Function Group: "ADAS_Features"
States:
Off: No ADAS processes running
Standby: Perception initialized but not outputting actuation
Active: All ADAS features running, sending control to vehicle
State transition driven by:
- Vehicle speed > 5 km/h → transition from Standby → Active
- ADAS disable button pressed → transition Active → Standby
- System fault → transition Active → Off (recovery action)Applications declare in their Execution Manifest which Function Group state they should be active in:
<EXECUTION-MANIFEST>
<PROCESS-REF>/Processes/PerceptionProcess</PROCESS-REF>
<FUNCTION-GROUP-REF>/FunctionGroups/ADAS_Features</FUNCTION-GROUP-REF>
<FUNCTION-GROUP-STATE-DEPENDENT>
<FUNCTION-GROUP-STATE>Active</FUNCTION-GROUP-STATE>
</FUNCTION-GROUP-STATE-DEPENDENT>
</EXECUTION-MANIFEST>Intra-Cluster Communication (IPC on Same Machine)
When two Adaptive Applications on the same SoC communicate via ara::com with an IPC transport binding, the flow is:
PerceptionService (Process A) PathPlanningService (Process B)
│ │
ara::com Skeleton ara::com Proxy
→ Offers "ObjectList" event → Subscribes to "ObjectList"
│ │
│ Communication Management │
│ │
┌─────┴──────────────────────────────────────────┴─────┐
│ IPC Transport Binding │
│ (POSIX shared memory + eventfd) │
└──────────────────────────────────────────────────────┘
PerceptionService writes new ObjectList → shm segment
Signals eventfd → PathPlanningService woken up
PathPlanningService reads ObjectList from shm via Proxy
Latency: typically ~50-200 µs for large data (much lower than network)

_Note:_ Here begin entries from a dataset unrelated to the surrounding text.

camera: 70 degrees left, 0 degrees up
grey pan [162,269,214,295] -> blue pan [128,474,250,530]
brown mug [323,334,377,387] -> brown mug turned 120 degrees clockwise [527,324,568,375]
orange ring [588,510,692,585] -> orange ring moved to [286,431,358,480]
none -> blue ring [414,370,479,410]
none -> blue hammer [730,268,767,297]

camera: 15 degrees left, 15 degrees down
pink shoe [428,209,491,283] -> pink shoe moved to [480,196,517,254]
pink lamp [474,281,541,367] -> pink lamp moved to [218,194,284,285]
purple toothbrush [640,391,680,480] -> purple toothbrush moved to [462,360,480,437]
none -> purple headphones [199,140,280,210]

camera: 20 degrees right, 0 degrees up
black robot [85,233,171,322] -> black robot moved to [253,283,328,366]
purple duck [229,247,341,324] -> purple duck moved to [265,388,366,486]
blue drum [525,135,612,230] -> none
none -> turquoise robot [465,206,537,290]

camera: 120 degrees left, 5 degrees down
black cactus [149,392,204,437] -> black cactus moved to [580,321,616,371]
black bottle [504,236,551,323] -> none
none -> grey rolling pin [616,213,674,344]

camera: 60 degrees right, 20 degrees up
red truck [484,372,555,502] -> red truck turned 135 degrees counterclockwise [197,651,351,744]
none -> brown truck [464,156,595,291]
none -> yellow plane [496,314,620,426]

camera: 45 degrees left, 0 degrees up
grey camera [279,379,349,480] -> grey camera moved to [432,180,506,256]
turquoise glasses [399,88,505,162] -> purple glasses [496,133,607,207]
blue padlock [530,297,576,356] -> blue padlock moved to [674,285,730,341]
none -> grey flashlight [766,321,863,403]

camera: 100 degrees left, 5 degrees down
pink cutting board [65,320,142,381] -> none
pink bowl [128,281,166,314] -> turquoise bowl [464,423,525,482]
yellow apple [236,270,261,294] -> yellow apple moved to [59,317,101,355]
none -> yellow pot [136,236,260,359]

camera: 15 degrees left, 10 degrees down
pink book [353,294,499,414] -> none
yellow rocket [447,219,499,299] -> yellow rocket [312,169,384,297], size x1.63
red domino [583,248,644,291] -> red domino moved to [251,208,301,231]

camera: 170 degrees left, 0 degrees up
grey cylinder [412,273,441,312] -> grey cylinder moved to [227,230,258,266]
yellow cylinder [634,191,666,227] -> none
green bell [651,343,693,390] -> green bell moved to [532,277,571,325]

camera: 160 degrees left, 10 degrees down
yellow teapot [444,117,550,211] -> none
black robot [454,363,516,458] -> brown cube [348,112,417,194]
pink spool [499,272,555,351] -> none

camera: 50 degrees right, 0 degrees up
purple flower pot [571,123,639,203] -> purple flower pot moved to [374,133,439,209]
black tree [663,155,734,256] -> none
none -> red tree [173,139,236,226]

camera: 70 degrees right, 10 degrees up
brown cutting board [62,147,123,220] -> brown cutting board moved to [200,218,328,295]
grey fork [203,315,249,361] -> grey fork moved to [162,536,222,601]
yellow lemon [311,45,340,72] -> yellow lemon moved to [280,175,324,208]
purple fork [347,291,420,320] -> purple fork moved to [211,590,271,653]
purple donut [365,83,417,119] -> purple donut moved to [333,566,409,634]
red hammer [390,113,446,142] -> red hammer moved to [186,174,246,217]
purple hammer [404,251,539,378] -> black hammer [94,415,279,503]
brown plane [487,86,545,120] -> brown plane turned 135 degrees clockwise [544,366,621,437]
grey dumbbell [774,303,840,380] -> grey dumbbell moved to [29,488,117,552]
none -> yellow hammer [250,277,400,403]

Bandwidth: limited by RAM bandwidth (>10 GB/s on modern SoC)ARA Namespace C++ API Summary
// All ara:: includes and namespace structure
namespace ara {
namespace com { /* Service communication: proxy, skeleton, events, methods, fields */ }
namespace exec { /* Execution: ApplicationClient, ApplicationState */ }
namespace diag { /* Diagnostics: Monitor, DiagnosticServiceDataIdentifier */ }
namespace log { /* Logging: Logger, LogLevel, CreateLogger() */ }
namespace per { /* Persistency: KeyValueStorage, FileStorage */ }
namespace crypto { /* Cryptography: Provider, Key, CipherContext */ }
namespace phm { /* Health: SupervisedEntity, RecoveryAction */ }
namespace nm { /* Network Management: NetworkHandle */ }
namespace tsync { /* Time sync: LeapJumpCallback, SynchronizedTimeBaseConsumer */ }
namespace ucm { /* Update: PackageManager, SwPackage */ }
namespace iam { /* Identity: ServicePermission, ApplicationAccessRoleSet */ }
namespace rest { /* REST API: RequestHandlerClient, HttpMethod */ }
namespace sm { /* State Management: StateClient, FunctionalGroupState */ }
namespace core { /* Core types: Result<T,E>, ErrorCode, ErrorDomain, Future<T> */ }
}ara::core::Result and Error Handling
AUTOSAR Adaptive replaces traditional exception-based error handling with the Result pattern (similar to Rust's Result<T, E>):
#include <ara/core/result.h>
// Function returning Result instead of throwing exceptions
ara::core::Result<float> ReadTemperature(SensorId id) {
if (!IsSensorAvailable(id)) {
return ara::core::Result<float>::FromError(
ara::core::ErrorCode{SensorErrorDomain::kNotAvailable});
}
return ara::core::Result<float>::FromValue(ReadADC(id) * TEMP_GAIN);
}
// Caller handles both success and error
auto temp_result = ReadTemperature(SENSOR_A);
if (temp_result.HasValue()) {
float temp = temp_result.Value();
logger.LogInfo() << "Temperature: " << temp;
} else {
logger.LogError() << "Sensor read failed: " << temp_result.Error().Message();
}This pattern ensures errors are explicit, forces callers to handle failure cases, and avoids exception overhead — important for deterministic performance in automotive contexts.